The appliance uses three different scanning technologies to check incoming traffic for spyware on-the-fly. "We can block spyware before it 'phones home,'" Camplejohn contended.

Meanwhile, other vendors are giving thought to enabling their Windows-based products for use on Linux servers and/or desktops.

Although the news hasn't yet been announced, Secured eMail has now definitely decided to produce a Java client for its Simple Encryption Platform, a system that encrypts mail authored on Microsoft Exchange and Windows editions of Lotus Notes, according to Daniel Nilsson, business development manager.

Via the Java client, users will be able to view the encrypted mail on Linux and other non-Windows-based mail systems, Nilsson told LinuxPlanet.

Also for access from non-Windows systems, DolphinSecureWare, Inc. provides a Web browser interface to Purifile, a new software product for removing "sensitive information" that users might have hidden--either accidentally or deliberately--inside Microsoft Office files.

Dolphin, another federal government contractor, first developed Purifile for the Dept. of Defense, said John E. Ivory, program manager, and John P. Cappelli, commercial sales manager.

The company is now in the process of introducing the Microsoft Office file inspection application to the commercial space.
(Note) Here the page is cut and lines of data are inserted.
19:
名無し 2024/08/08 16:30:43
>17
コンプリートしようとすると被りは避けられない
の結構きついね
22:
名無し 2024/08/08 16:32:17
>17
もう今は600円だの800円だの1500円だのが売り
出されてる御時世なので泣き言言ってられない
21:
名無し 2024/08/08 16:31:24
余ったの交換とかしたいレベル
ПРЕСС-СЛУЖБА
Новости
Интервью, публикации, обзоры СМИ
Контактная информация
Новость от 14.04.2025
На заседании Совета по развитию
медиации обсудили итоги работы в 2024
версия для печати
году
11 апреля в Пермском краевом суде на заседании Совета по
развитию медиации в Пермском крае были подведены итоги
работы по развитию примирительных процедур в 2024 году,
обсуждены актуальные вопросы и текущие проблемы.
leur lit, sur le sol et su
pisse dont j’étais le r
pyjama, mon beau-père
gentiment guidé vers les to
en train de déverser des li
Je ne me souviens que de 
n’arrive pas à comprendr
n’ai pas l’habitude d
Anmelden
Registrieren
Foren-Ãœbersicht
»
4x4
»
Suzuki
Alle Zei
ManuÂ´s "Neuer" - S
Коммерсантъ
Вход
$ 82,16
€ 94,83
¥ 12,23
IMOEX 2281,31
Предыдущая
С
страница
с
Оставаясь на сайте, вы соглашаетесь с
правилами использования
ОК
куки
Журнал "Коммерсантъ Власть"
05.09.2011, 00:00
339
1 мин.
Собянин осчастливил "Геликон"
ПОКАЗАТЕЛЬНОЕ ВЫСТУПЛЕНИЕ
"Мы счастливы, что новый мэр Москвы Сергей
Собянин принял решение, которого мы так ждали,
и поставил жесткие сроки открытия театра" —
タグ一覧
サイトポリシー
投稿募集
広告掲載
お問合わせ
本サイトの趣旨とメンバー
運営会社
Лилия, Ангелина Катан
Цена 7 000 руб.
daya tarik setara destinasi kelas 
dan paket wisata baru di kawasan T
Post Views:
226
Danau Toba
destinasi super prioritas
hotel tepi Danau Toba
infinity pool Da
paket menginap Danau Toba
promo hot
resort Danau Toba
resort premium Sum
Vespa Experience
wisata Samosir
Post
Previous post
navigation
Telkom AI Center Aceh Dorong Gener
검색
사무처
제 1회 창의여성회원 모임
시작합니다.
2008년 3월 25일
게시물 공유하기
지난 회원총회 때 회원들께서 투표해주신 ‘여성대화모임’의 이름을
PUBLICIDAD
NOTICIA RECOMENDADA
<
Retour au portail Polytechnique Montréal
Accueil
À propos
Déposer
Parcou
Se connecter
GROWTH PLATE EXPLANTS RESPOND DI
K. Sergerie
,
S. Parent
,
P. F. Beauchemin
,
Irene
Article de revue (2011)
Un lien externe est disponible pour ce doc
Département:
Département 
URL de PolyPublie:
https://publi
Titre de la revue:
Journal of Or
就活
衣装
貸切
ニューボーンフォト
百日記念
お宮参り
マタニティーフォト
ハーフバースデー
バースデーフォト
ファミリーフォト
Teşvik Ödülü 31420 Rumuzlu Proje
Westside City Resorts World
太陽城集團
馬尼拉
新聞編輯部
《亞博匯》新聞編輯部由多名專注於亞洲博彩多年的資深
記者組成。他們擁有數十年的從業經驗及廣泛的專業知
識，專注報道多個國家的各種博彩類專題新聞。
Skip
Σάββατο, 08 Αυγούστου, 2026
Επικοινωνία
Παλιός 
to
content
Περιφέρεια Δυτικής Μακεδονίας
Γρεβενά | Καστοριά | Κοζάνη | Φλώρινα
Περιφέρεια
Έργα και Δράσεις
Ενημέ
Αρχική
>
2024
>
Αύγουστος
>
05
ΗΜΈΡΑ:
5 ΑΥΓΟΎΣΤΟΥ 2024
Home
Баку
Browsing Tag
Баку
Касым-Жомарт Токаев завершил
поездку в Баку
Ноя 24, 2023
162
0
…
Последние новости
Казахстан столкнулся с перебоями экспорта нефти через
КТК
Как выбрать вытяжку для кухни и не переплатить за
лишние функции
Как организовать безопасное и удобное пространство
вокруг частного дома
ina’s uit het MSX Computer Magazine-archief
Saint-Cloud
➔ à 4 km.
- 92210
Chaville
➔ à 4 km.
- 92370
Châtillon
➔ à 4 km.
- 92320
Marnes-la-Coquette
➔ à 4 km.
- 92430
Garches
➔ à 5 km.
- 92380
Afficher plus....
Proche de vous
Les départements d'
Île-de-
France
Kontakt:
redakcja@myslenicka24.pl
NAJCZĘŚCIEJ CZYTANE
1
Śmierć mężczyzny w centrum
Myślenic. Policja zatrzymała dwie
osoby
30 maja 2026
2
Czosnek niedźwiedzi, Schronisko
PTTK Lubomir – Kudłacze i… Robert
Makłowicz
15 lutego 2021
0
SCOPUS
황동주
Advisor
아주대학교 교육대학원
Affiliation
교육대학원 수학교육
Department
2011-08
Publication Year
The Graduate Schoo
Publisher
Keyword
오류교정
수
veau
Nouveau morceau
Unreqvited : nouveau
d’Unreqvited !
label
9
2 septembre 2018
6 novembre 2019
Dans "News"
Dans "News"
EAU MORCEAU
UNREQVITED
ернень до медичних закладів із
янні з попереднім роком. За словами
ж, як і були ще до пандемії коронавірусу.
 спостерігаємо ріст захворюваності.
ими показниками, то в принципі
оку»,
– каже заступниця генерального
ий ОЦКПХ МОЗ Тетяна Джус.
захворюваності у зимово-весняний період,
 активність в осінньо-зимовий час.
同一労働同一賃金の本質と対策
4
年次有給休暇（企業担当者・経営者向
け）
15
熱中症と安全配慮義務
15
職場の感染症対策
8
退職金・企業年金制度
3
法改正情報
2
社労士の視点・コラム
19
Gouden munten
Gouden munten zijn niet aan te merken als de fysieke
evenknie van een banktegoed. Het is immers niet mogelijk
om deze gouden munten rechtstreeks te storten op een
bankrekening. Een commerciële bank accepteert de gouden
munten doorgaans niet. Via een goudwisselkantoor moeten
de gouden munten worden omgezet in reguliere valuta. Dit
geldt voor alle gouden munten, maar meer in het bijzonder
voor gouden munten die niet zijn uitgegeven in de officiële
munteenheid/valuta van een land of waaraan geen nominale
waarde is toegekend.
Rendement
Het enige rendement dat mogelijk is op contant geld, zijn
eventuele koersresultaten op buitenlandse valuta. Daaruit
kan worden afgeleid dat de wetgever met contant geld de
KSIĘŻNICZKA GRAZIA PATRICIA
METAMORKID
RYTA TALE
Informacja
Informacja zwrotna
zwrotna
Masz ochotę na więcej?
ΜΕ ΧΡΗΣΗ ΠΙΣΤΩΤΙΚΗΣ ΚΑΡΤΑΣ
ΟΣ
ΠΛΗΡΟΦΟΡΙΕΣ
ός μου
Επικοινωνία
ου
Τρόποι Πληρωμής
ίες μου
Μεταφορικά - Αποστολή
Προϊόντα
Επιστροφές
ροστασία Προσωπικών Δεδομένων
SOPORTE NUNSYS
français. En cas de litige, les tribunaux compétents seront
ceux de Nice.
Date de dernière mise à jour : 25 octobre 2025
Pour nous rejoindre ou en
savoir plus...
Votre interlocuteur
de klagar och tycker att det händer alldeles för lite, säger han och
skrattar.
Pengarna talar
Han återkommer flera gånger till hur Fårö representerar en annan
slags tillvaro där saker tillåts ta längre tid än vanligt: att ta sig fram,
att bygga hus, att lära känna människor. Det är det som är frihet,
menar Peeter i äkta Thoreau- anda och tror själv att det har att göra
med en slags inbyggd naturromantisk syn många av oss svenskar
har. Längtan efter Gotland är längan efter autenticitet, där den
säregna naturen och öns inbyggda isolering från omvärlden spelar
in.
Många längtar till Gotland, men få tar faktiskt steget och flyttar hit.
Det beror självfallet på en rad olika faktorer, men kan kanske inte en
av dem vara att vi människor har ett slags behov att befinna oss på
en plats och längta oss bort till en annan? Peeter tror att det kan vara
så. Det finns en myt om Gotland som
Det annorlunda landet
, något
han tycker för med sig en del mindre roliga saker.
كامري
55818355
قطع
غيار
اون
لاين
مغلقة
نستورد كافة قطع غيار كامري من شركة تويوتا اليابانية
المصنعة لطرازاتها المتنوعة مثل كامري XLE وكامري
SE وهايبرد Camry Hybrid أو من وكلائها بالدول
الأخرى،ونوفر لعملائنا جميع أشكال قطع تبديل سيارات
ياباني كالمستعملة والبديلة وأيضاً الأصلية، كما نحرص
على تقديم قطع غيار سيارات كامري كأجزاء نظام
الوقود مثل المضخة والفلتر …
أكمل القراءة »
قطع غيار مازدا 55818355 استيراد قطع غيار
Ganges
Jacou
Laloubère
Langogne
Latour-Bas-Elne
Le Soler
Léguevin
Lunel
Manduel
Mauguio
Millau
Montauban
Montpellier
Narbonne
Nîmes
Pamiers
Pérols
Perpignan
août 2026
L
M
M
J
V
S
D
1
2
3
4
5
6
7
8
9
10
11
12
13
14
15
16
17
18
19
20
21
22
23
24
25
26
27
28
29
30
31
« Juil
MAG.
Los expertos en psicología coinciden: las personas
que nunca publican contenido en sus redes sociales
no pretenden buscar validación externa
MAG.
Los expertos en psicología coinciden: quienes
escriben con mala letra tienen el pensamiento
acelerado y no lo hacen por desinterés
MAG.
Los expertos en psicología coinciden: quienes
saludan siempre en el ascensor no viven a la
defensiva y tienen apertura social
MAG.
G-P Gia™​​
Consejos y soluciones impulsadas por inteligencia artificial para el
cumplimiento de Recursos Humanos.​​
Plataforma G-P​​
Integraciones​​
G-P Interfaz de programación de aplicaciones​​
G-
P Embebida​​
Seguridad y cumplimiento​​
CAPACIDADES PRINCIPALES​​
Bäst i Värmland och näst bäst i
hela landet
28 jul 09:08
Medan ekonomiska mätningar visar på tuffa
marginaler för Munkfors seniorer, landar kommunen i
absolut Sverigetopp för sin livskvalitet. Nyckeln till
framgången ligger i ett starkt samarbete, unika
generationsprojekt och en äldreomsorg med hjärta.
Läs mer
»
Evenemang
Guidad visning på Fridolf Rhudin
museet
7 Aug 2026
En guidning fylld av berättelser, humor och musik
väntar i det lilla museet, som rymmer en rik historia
At the same time, Global Technologies Group, Inc. (GTGI) is planning an Apple Macintosh client for SecureDisc, its Windows XP-based system for encrypting CD- and DVD-ROMs.

"After the Mac client, our next client will probably be for [desktop] Linux," said GTGI's George W. Allen.

One common use of SecureDisc is to encrypt payroll files. Once the files are encrypted on the disks, the files are sent by overnight mail to payroll processing firms, according to Allen.

But other vendors aren't so sure yet about adding either Linux enablement or access to their currently 'Windows only' line-ups.

"It's all about demand," said Bobby New, federal sales engineer at SenForce, the makers of a system known as Endpoint Security Suite.

"In other words, in order to [start offering products for Linux], we'd need to have a request from a customer," according to New.

But at Promisec, makers of Spectator Professional software for endpoint security management, the thinking around staying on 'Windows only' is somewhat different.

"We're concentrating on 'end points' right now, and about 98 percent of the end points out there run on Windows," said Hillik Koffer, co-founder and VP of business development

"If we do anything with Linux, it'll be on Linux servers. And we don't want to do that right now, because it would only confuse the issue. What we're talking with [customers] about now is end point security."

But crossplatform support works the other way around, too. For instance, long-time Linux and Unix player Symark recently came out with PowerKeeper, a "hardened" appliance for managing administrative passwords for Red Hat and Novel SuSE servers and workstation desktops, as well as for Windows servers and desktops, Unix, IBM AS/400, Cisco routers, and multivendor databases and firewalls.

"There's quite a need out there for Windows administrators to be able to manage passwords, too," Davies told LinuxPlanet.